Hausarztverträge im Norden sind eine Hängepartie

BAD SEGEBERG. Die vom Gesetzgeber vorgeschriebene hausarztzentrierte Versorgung findet in Schleswig-Holstein bislang praktisch nicht statt. Abschlüsse sind nur mit kleinen Kassen in Sicht.

Dirk SchnackVon Dirk Schnack Veröffentlicht:
"Wir sind nicht bereit, uns länger im Gebüsch zu verstecken": Genossenschafts-Chef Dr. Klaus Bittmann.

"Wir sind nicht bereit, uns länger im Gebüsch zu verstecken": Genossenschafts-Chef Dr. Klaus Bittmann.

© Foto: KVSH

"Wir sind nicht länger bereit, uns im Gebüsch zu verstecken", sagt Dr. Klaus Bittmann. Damit spielt der Genossenschaftschef auf die Erwartungen von KV und Hausärzteverband im Norden an. Nachdem deren Verhandlungen mit den Kassen vor Monaten gescheitert waren, vergatterten sie alternative Verhandlungspartner der Kassen zum Stillhalten.

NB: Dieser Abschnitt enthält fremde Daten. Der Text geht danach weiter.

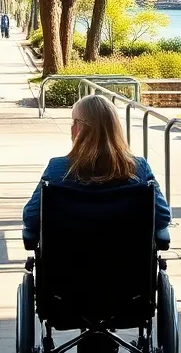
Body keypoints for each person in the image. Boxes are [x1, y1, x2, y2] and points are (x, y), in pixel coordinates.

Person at [22, 94, 171, 248]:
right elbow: (162, 217)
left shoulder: (57, 169)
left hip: (67, 267)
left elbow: (31, 217)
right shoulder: (139, 168)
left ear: (77, 129)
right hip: (129, 267)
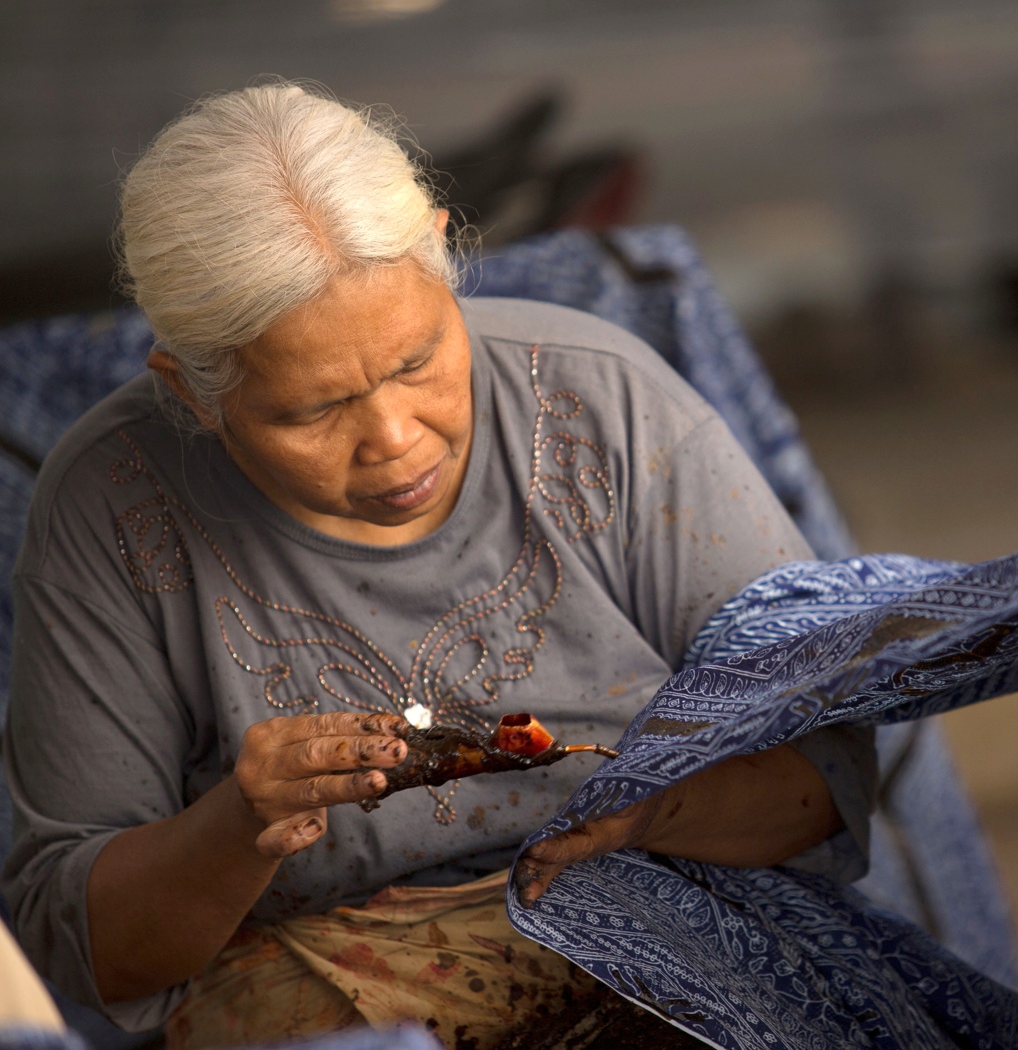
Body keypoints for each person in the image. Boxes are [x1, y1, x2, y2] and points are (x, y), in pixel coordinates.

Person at [0, 82, 875, 1050]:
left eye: (417, 360)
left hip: (669, 916)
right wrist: (238, 823)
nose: (394, 438)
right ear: (193, 391)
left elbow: (824, 767)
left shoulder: (601, 406)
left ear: (447, 260)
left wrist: (647, 810)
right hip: (323, 985)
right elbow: (85, 949)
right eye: (312, 410)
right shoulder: (110, 504)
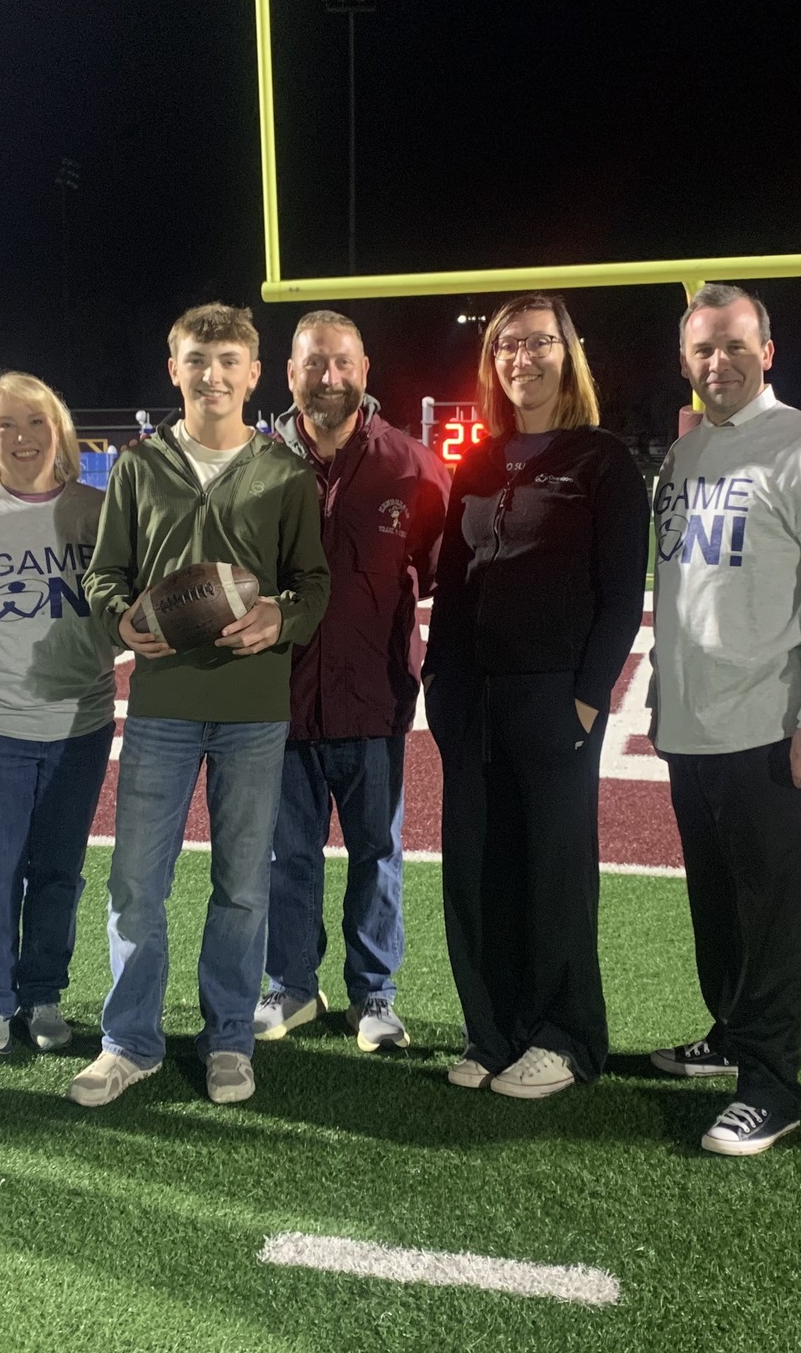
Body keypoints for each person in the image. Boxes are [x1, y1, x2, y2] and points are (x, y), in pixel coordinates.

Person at [71, 303, 330, 1107]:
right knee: (136, 883)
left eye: (227, 361)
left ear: (255, 374)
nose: (211, 375)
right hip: (163, 703)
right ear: (173, 369)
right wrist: (120, 614)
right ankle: (131, 1041)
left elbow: (314, 583)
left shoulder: (285, 472)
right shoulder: (141, 467)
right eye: (196, 360)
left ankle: (227, 1038)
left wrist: (280, 617)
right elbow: (104, 572)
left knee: (243, 883)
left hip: (254, 706)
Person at [648, 284, 801, 1155]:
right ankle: (732, 1031)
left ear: (767, 351)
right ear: (685, 360)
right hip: (691, 723)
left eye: (735, 345)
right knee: (716, 905)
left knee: (773, 912)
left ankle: (774, 1082)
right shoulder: (684, 455)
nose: (718, 362)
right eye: (703, 349)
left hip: (773, 725)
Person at [423, 293, 647, 1099]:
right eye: (508, 345)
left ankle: (565, 1036)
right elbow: (451, 586)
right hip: (471, 700)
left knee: (553, 871)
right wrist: (438, 685)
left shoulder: (602, 460)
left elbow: (622, 593)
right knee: (478, 870)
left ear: (567, 354)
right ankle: (494, 1029)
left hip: (553, 698)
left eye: (539, 343)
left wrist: (587, 700)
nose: (524, 358)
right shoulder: (478, 462)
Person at [254, 310, 450, 1051]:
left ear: (364, 370)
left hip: (374, 699)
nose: (328, 379)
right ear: (291, 373)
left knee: (378, 854)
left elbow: (428, 573)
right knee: (286, 856)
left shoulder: (413, 464)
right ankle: (293, 985)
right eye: (313, 365)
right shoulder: (258, 464)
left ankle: (374, 994)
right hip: (282, 699)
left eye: (341, 364)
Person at [0, 373, 117, 1059]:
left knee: (58, 870)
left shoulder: (98, 511)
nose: (22, 438)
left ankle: (43, 994)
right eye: (4, 424)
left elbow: (126, 607)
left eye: (35, 422)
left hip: (81, 721)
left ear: (60, 431)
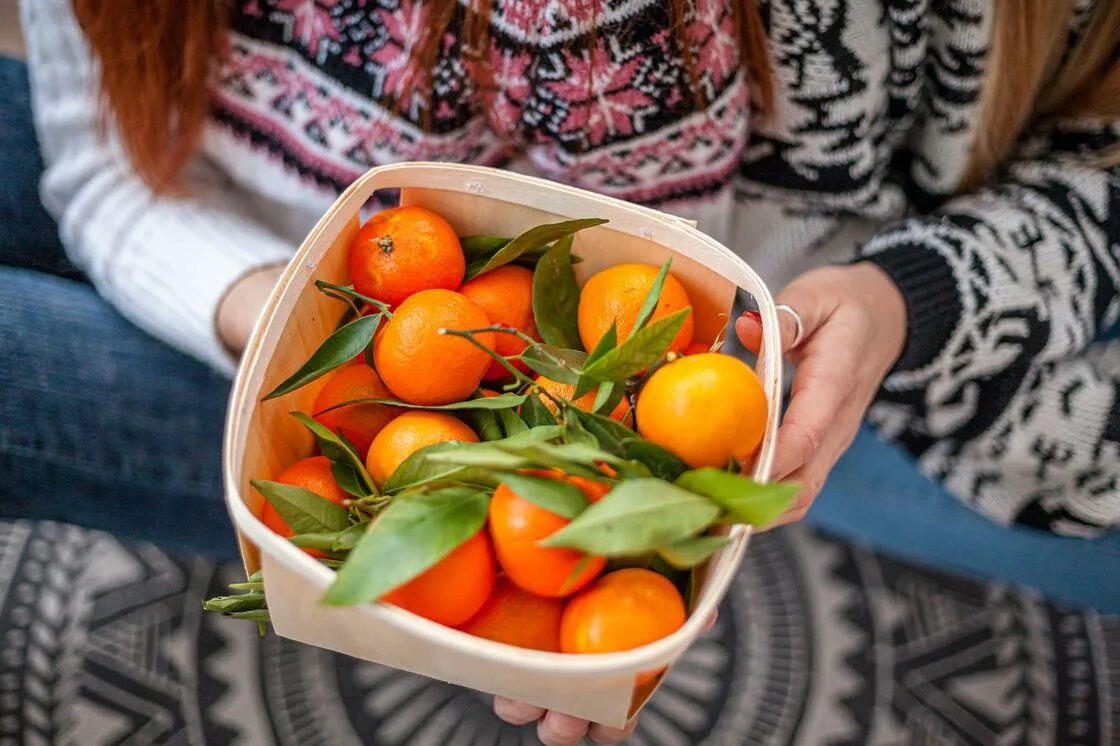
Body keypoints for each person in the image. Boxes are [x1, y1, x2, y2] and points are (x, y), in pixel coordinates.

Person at [4, 0, 1118, 743]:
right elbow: (99, 160)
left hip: (682, 353)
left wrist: (902, 296)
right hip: (324, 329)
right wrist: (273, 318)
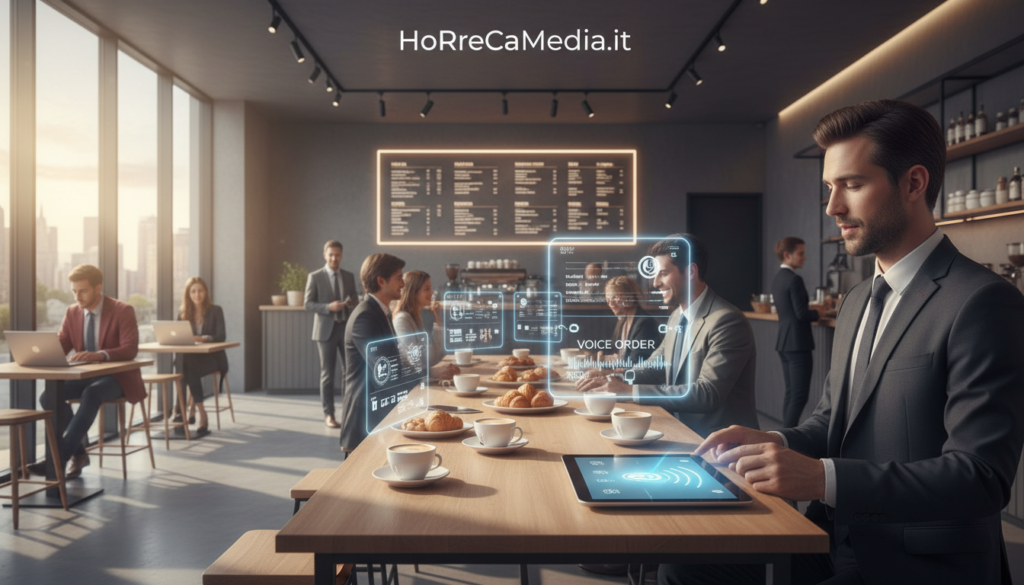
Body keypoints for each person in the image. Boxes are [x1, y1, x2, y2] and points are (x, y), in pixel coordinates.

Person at [676, 100, 1024, 584]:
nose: (833, 207)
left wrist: (821, 479)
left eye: (853, 185)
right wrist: (770, 442)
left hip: (917, 561)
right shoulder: (859, 299)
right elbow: (831, 423)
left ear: (914, 183)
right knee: (686, 566)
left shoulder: (983, 302)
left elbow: (980, 478)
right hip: (834, 536)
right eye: (829, 188)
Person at [575, 235, 758, 580]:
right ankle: (638, 555)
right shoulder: (678, 317)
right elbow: (657, 364)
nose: (653, 282)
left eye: (661, 274)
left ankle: (648, 558)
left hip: (719, 449)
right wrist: (612, 371)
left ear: (689, 271)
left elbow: (706, 394)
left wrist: (629, 390)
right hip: (683, 436)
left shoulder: (726, 321)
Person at [31, 264, 145, 479]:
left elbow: (130, 348)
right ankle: (79, 453)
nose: (77, 296)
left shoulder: (122, 310)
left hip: (117, 377)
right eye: (74, 291)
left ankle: (57, 460)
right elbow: (63, 343)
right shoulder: (72, 312)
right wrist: (40, 353)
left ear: (98, 288)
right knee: (48, 397)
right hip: (87, 376)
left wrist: (100, 354)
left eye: (82, 290)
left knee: (91, 394)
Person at [339, 252, 406, 454]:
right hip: (364, 422)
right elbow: (386, 372)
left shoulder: (380, 312)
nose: (403, 283)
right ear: (380, 280)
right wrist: (429, 376)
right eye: (398, 278)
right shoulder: (365, 317)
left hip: (379, 417)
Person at [305, 240, 358, 429]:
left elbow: (355, 300)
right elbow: (308, 304)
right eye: (331, 254)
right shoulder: (315, 277)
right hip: (325, 331)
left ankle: (348, 412)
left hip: (345, 329)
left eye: (337, 255)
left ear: (341, 255)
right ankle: (329, 414)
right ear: (324, 255)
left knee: (348, 373)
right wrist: (329, 307)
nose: (334, 258)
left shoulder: (349, 276)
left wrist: (350, 302)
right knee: (327, 375)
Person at [771, 236, 819, 427]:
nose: (804, 257)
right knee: (799, 396)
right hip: (798, 343)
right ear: (787, 255)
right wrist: (818, 312)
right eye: (801, 253)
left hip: (784, 342)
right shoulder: (794, 279)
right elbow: (801, 314)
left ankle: (784, 434)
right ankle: (787, 439)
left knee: (791, 393)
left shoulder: (778, 278)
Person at [173, 276, 227, 437]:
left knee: (185, 366)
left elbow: (221, 336)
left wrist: (204, 338)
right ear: (188, 294)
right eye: (193, 291)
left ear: (206, 292)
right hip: (192, 361)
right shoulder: (182, 312)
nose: (197, 294)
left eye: (201, 291)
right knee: (185, 364)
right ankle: (193, 412)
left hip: (213, 359)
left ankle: (182, 412)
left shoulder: (216, 310)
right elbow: (176, 336)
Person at [392, 270, 459, 380]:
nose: (432, 293)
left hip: (420, 380)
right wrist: (433, 371)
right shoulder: (402, 320)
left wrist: (439, 320)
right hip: (412, 386)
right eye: (427, 289)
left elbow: (431, 358)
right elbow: (420, 361)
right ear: (413, 292)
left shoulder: (414, 317)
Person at [599, 275, 662, 366]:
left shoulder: (645, 323)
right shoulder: (622, 322)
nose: (611, 304)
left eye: (615, 298)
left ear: (629, 296)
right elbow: (618, 354)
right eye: (608, 300)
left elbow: (636, 362)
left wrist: (605, 361)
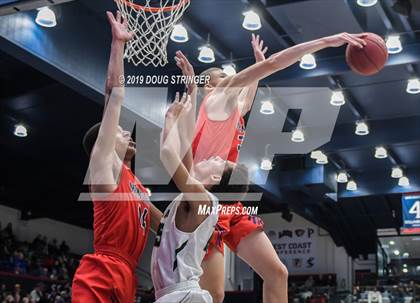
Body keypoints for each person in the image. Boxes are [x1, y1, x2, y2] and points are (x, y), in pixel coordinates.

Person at [184, 32, 368, 303]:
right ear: (209, 88)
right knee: (214, 294)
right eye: (223, 78)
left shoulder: (232, 109)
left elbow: (247, 99)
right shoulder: (215, 102)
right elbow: (274, 63)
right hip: (206, 205)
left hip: (230, 204)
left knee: (277, 273)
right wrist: (326, 41)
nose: (231, 81)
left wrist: (257, 69)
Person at [71, 11, 161, 303]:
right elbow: (114, 95)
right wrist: (118, 45)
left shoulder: (135, 184)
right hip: (103, 269)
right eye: (120, 131)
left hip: (127, 273)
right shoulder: (104, 165)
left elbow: (160, 222)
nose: (127, 133)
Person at [151, 90, 249, 303]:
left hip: (182, 294)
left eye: (219, 161)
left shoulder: (203, 199)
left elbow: (167, 154)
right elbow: (186, 146)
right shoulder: (194, 196)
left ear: (215, 176)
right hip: (178, 293)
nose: (215, 156)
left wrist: (170, 119)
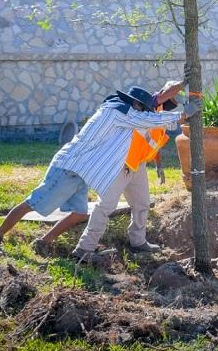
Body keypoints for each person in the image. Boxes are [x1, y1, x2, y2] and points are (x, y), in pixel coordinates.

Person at [0, 84, 198, 256]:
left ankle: (43, 242)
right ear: (134, 103)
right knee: (35, 202)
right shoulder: (118, 111)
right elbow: (147, 118)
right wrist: (182, 114)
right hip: (70, 166)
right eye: (141, 107)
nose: (143, 110)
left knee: (79, 213)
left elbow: (147, 124)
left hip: (84, 170)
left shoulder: (123, 113)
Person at [70, 80, 184, 260]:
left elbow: (153, 145)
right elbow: (164, 94)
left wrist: (159, 166)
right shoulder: (142, 108)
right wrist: (184, 82)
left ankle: (138, 241)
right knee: (106, 205)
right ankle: (85, 247)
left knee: (142, 203)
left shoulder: (158, 118)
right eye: (170, 103)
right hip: (120, 164)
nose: (170, 106)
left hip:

Denn Landes-Hausärzteverbands-Chef Nicolay Breyer hatte klar gemacht, dass sein Verband hausarztzentrierte Versorgung im Norden nur gemeinsam mit der KV abzuschließen gedenkt. Wer sich trotzdem ein Mandat für Verhandlungen holt, so die Botschaft, macht dies gegen die Interessen von Körperschaft und Hausarztverband. Tatsächlich hielten die Genossen aus Rücksicht auf den Verband und KV einige Wochen lang still - mit der Folge, dass bis heute nur die Versicherten der Gmünder Ersatzkasse (GEK) die Option für eine hausarztzentrierte Versorgung haben.

Bittmann zeigt sich optimistisch, dass sich der Versichertenkreis demnächst erweitert. Nach seinen Angaben hat die Genossenschaft ein fertiges Konzept in der Schublade, das sowohl den Erwartungen der Ärzte, als auch der Kassen entspricht. Die Ärzte sollen für die hausarztzentrierte Versorgung mehr Geld erhalten. Dabei werden Anforderungen in Module eingeteilt und entsprechend honoriert. "Nicht jeder wird alles machen", erklärt Bittmann. Unter dem Strich aber werde eine bessere Versorgung zu besseren Bedingungen erreicht.

Die Mehrausgaben der Kassen sollen an anderer Stelle eingespart werden. So könnte die Genossenschaft die Ärztenetze dazu bewegen, etwa durch den gemeinsamen Einkauf von Hilfsmitteln größere Rabatte zu erzielen oder durch die Organisation eines Fahrdienstes die Krankentransportkosten zu senken - solche Möglichkeiten stehen der KV als Körperschaft nicht offen.

"An die Genossenschaft denkt bei uns im Vorstand keiner": Hausärzteverbandschef Nicolay Breyer.

"An die Genossenschaft denkt bei uns im Vorstand keiner": Hausärzteverbandschef Nicolay Breyer.

© Foto: di

Breyer hält dennoch an der KV als Kooperations- und Vertragspartner fest. "An die Genossenschaft denkt bei uns im Vorstand keiner", sagt Breyer. Die Vertragspolitik der Genossenschaft findet er "nicht prickelnd", vom Konzept der Genossen erwartet er keine großen Vorteile für die Ärzte. Mit einzelnen kleinen Kassen, sagt Breyer, stehen KV und Hausärzteverband in "aussichtsreichen Verhandlungen". Bei den großen Versorgerkassen hingegen glaubt er nicht mehr an einen Vertragsabschluss in diesem Jahr.

Der VdAK zeigte sich auf Anfrage offen für neue Verhandlungen. AOK-Chef Dr. Dieter Paffrath will zwar die Türen für KV und Hausärzteverband offenhalten, betont aber auch die Alternativen. Dass KV und Hausärzteverband das bisherige Angebot ablehnen, versteht er nicht. Nach seinen Angaben könnten teilnehmende Ärzte für den zusätzlichen Aufwand laut Kassenangebot rund 12 000 Euro im Jahr (3,11 Euro für jeden eingeschriebenen Versicherten im Quartal bei rund 1000 Patienten) zusätzlich erhalten - wenn sich dies aus Einsparungen und Effizienzsteigerungen refinanziert. Nach Meinung der KV reicht dieses Angebot nicht aus, sie erwartet, dass die Kassen den Ärzten stärker entgegenkommen.